Task to carry out:
Retype every item below word for word, leaving the pictures out.

Input for this task:
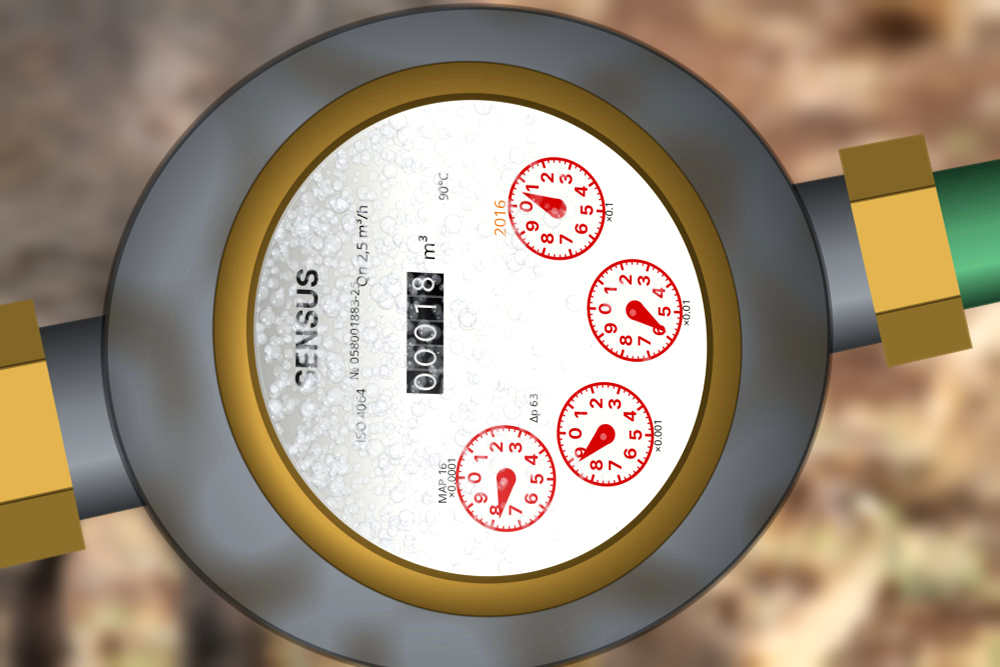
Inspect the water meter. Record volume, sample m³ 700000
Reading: m³ 18.0587
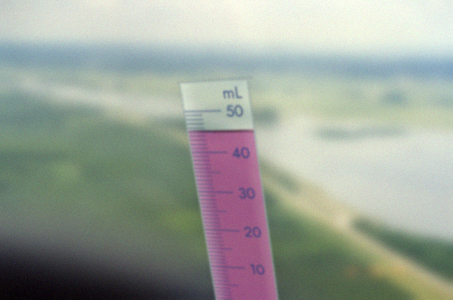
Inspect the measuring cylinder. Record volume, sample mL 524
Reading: mL 45
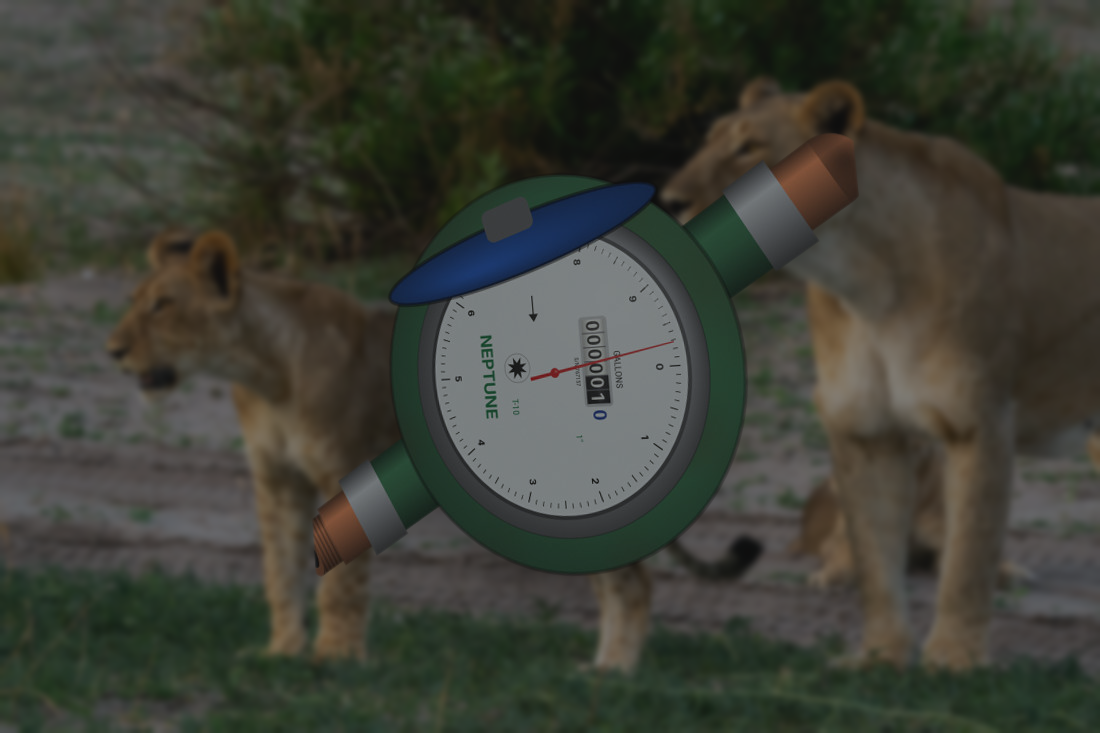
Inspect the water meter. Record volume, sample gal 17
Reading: gal 9.7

Solution to the exercise:
Inspect the water meter. Record volume, sample m³ 700000
Reading: m³ 18.0587
Inspect the measuring cylinder. Record volume, sample mL 524
Reading: mL 45
Inspect the water meter. Record volume, sample gal 17
Reading: gal 9.7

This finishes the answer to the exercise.